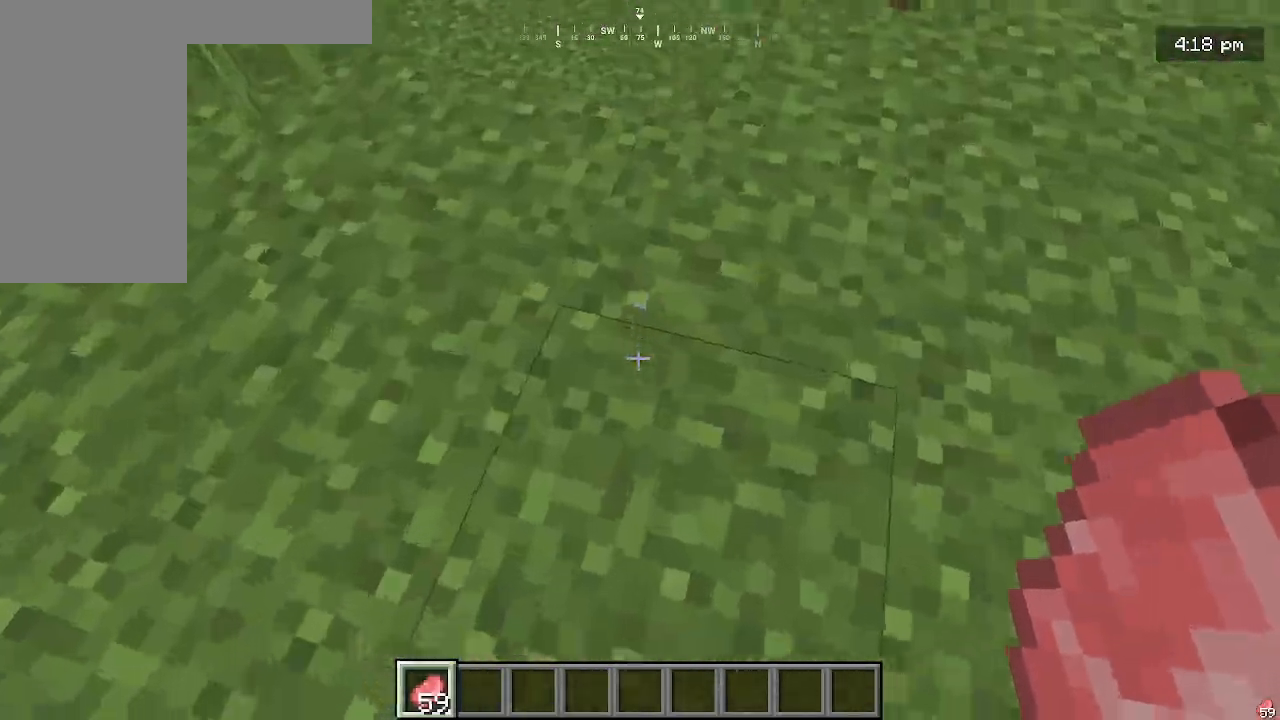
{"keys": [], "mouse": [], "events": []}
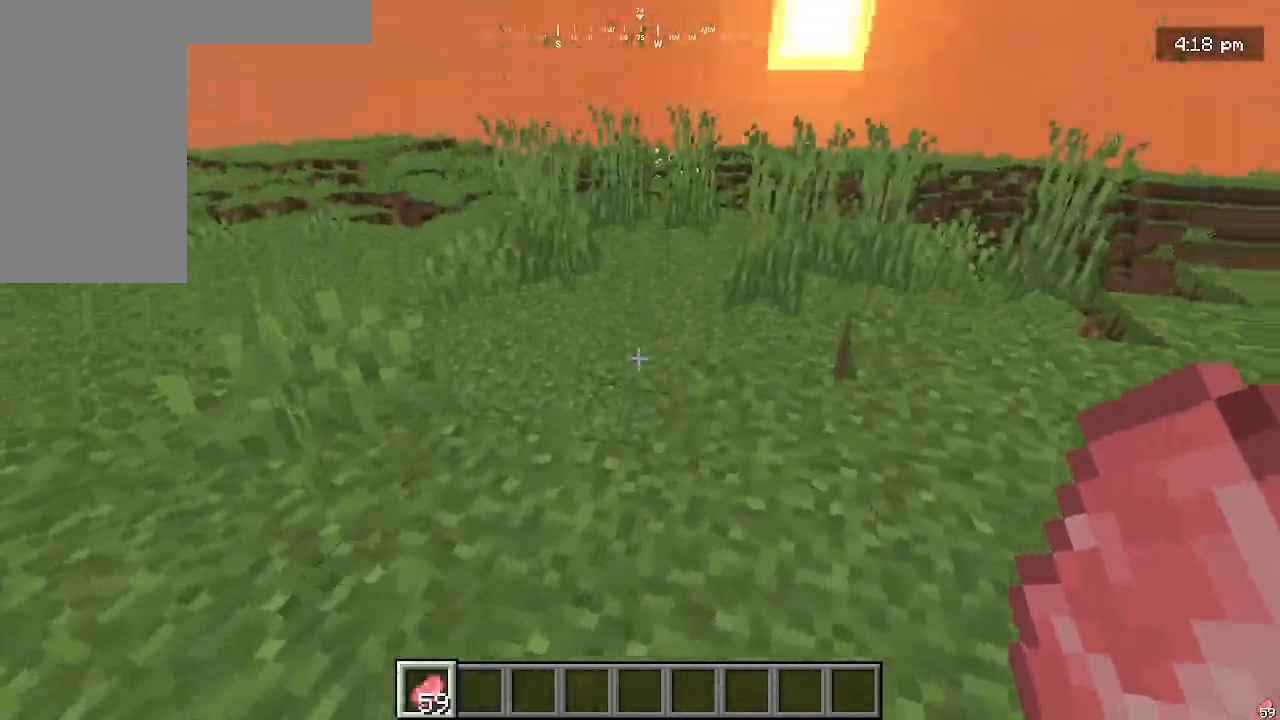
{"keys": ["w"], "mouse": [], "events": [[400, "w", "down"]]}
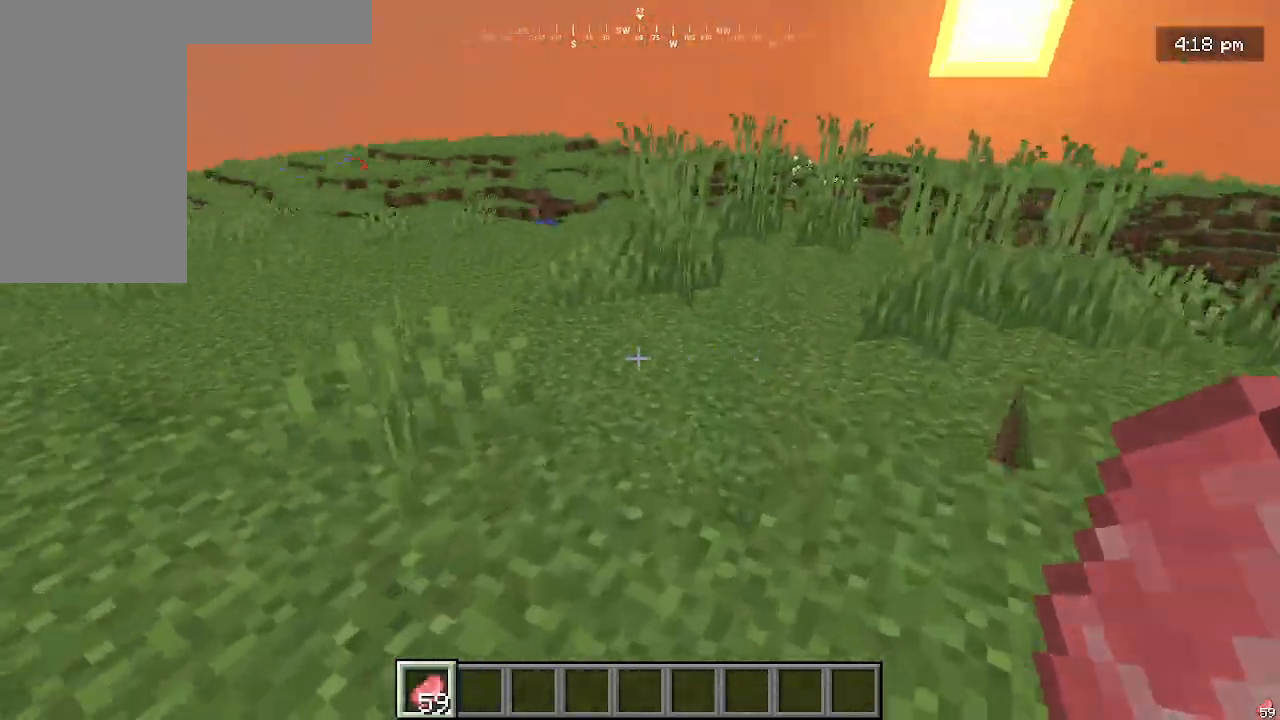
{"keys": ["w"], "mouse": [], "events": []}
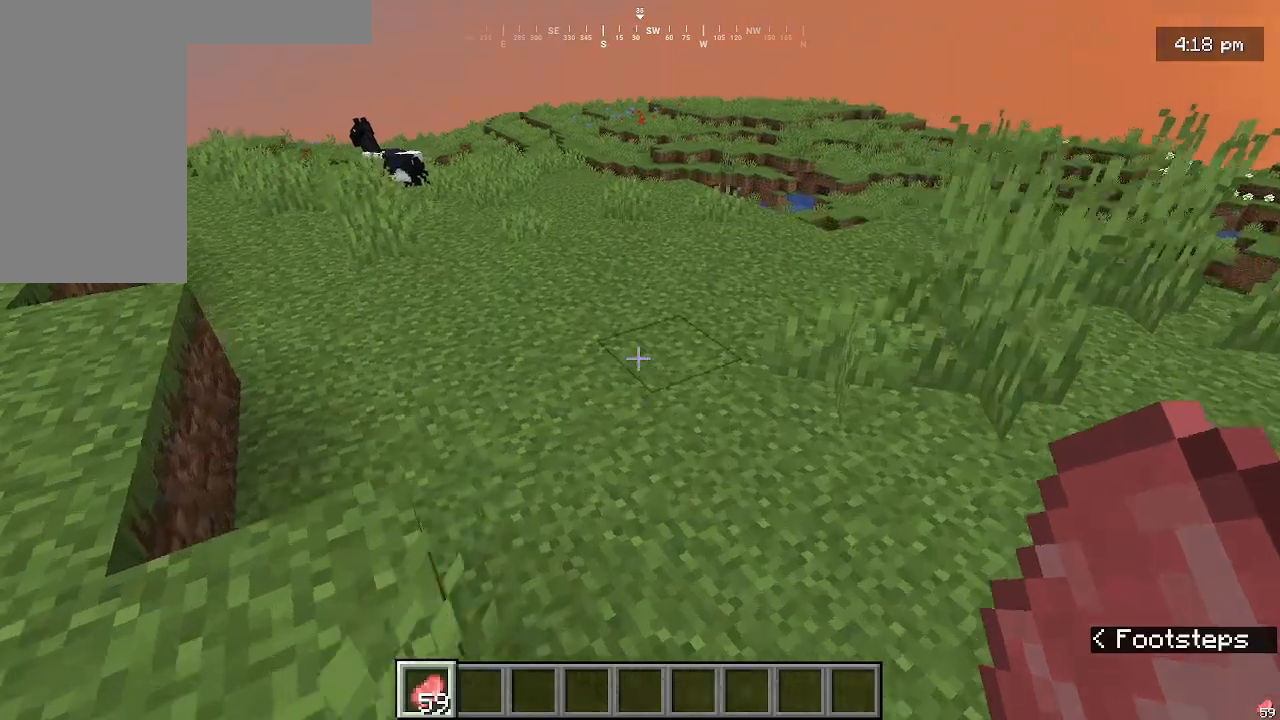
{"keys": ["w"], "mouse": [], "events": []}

——

◆ ACTIVITY ◆
Reproduce the material above in full, exactly, with no images.

◆ OUTPUT FOR THIS TASK ◆
{"keys": [], "mouse": [], "events": []}
{"keys": ["w"], "mouse": [], "events": [[400, "w", "down"]]}
{"keys": ["w"], "mouse": [], "events": []}
{"keys": ["w"], "mouse": [], "events": []}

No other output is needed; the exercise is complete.